Muslimische Uiguren stellen fast die Hälfte der Bevölkerung von Xinjiang, aber auf dem Flughafen der Hauptstadt Urumqi sieht man keine. Zwei Polizisten mit Helm bewachen den Ausgang, mehrere Polizisten mit Schlagstöcken stehen umher und so mancher zufällige Passant sieht aus, als wäre er von der Geheimpolizei. Urumqi ist nervös, es sind viele Sicherheitskräfte zu sehen, aber es sind deutlich weniger als noch vor einem Jahr. Vielleicht liegt das auch daran, dass man die Sicherheit nun einer Masse an Videokameras übertragen hat. Allein in Urumqi wurden fast achteinhalb tausend neue Überwachungskameras installiert. In den uigurischen Stadtvierteln wird jedes Autokennzeichen fotografiert. Die Fotos seien so scharf, dass man jeden Insassen eines Autos erkennen kann, schreibt die staatliche Nachrichtenagentur.
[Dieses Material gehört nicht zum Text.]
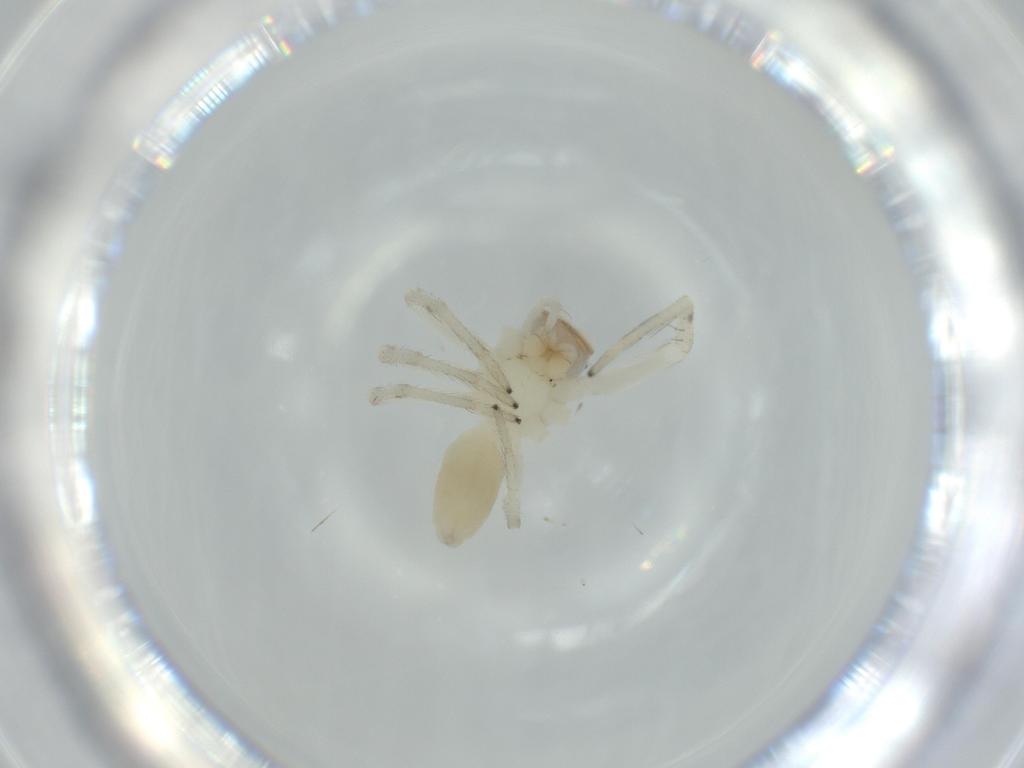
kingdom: Animalia
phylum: Arthropoda
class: Arachnida
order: Araneae
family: Salticidae
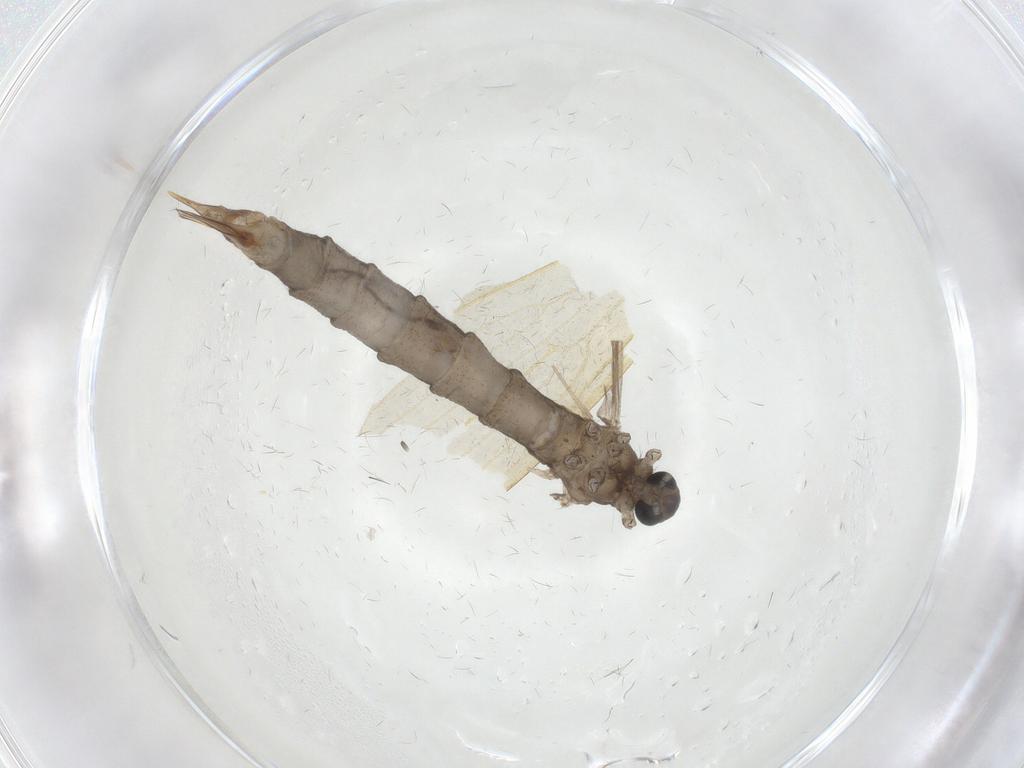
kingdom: Animalia
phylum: Arthropoda
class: Insecta
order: Diptera
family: Limoniidae
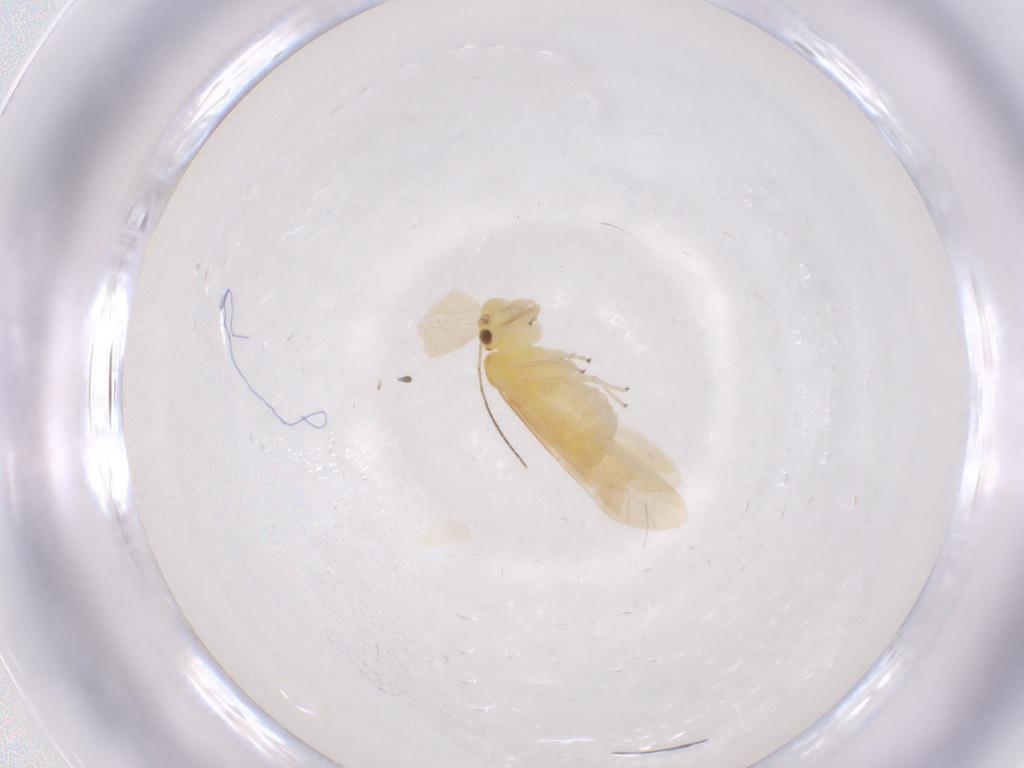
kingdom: Animalia
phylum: Arthropoda
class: Insecta
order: Psocodea
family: Caeciliusidae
Man hat alles im Griff, sagt auch eine Polizistin. "Unsere Führung ist gut, schauen Sie, wie viele Sondereinheiten es hier gibt. Da muss man sich wirklich keine Sorgen machen", meint sie. Sie sorgt sich dennoch, und zwar darum, dass jemand auf dem Gemüsemarkt doch das Falsche sagt. Die Sorge ist unbegründet. "Alles ist gut, wir vertrauen der Partei", sagt ein Händler.
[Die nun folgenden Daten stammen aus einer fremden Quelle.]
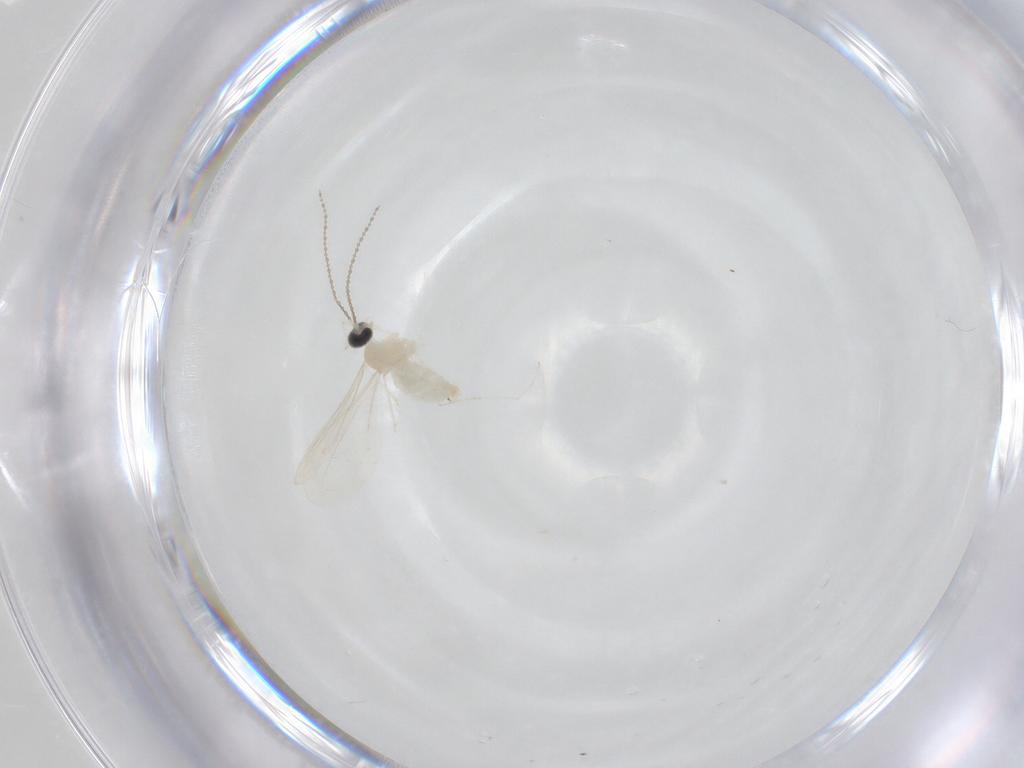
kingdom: Animalia
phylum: Arthropoda
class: Insecta
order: Diptera
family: Cecidomyiidae
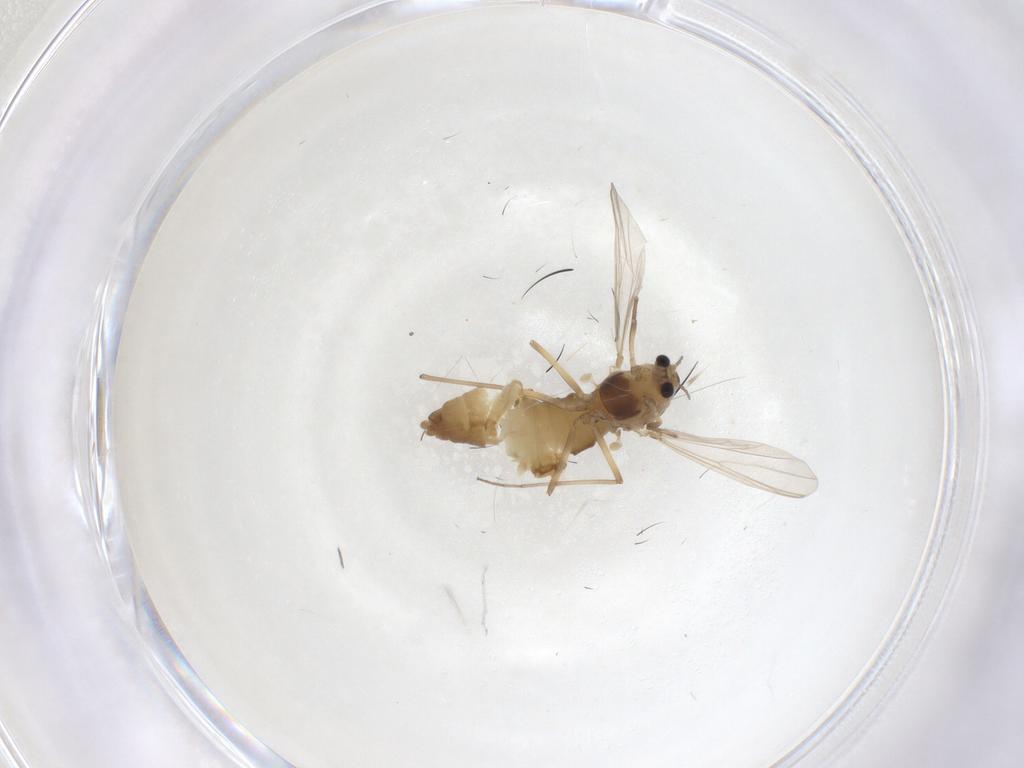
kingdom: Animalia
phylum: Arthropoda
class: Insecta
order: Diptera
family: Chironomidae
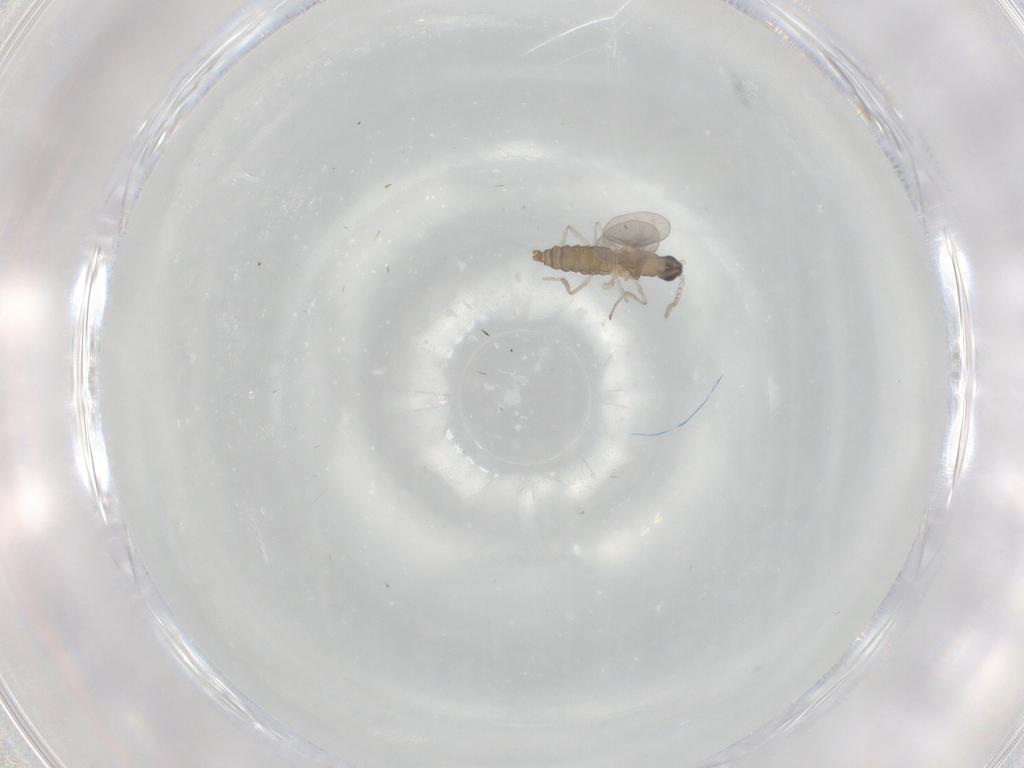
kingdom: Animalia
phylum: Arthropoda
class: Insecta
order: Diptera
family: Cecidomyiidae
Uiguren-Ghettos vor dem Aus

Diese Partei hat den obersten Mann der Provinz nach den Unruhen ausgetauscht. Die Stadt hat sich ein neues Hauptquartier und auch einen neuen Volkspark gebaut. Nicht die einzige Investition. In zehn Jahren, so verspricht Peking, will man das Durchschnittseinkommen in der Provinz auf den chinesischen Durchschnitt anheben. Und das bedeutet auch, dass die Ghettos der Uiguren geschleift werden.

Ein solches Uiguren-Ghetto ist Heijiashan. Die meisten der Häuser hier sind schon abgerissen. Wer hier ein einfaches Ziegelhaus besitzt, bekommt eine 60-Quadratmeter-Wohnung im Neubau gratis. Drei Jahre soll die gerade erst begonnene Kampagne gegen die Slums dauern. Ob denn die Menschen gerne wegziehen? "Natürlich. Wer zieht schon weg, wenn er nicht muss", sagen einige Bewohner.

Ins Mikrophon geflüstert

Wohlstand als Rezept für Stabilität. Was in den Han-Gebieten seit rund 30 Jahren funktioniert, will man jetzt auch hier mit Nachdruck umsetzen. Denn so recht funktioniert hat es bis jetzt nicht. Aber nicht jeden Uiguren beruhigt das. In einem anderen Straßenzug, in dem es vor einem Jahr noch von Menschen gewimmelt hat, ist heute kaum noch jemand zu sehen. Ein Mann wagt es, ins Mikrophon zu flüstern: "Letztes Jahr um diese Zeit sind hier Menschen umgekommen. Danach sind hier viele weg. Heute leben hier nur noch wenige Menschen." Andere lassen mit ihren Augen verstehen, dass sie besser nicht sprechen sollten. Ein alter Herr meint kryptisch, seiner Familie gehe es nicht gut, aber er könne nicht sprechen. Er entfernt sich immer wieder, kehrt immer wieder zurück, so als wolle er doch etwas sagen und geht dann wieder weg. Ein anderer deutet hingegen nur vielsagend auf die hinter ihm stehenden Polizisten.

Unsicheres Rezept für den Frieden

Die Armut ist immer noch offensichtlich in diesen Vierteln. "Ich habe keine Arbeit. Ich war eben kein guter Schüler, seit der Mittelschule bin ich arbeitslos. Aber meine Frau hat einen Job." In den neuen Wohnvierteln sollen sich diese Uiguren mit den armen Han-Chinesen mischen, deren Slums jetzt ebenfalls geschleift werden sollen. Ein Rezept für den Frieden, dem offenbar nicht einmal die Führung selbst vertraut. Das chinesische Militär hält zur Zeit gemeinsame Militärmanöver mit Pakistan ab. Ausdrückliches Ziel ist die Bekämpfung der ostturkestanischen islamischen Bewegung, die von Peking für die Unruhen verantwortlich gemacht wurde. Die Terminwahl war sicher kein Zufall.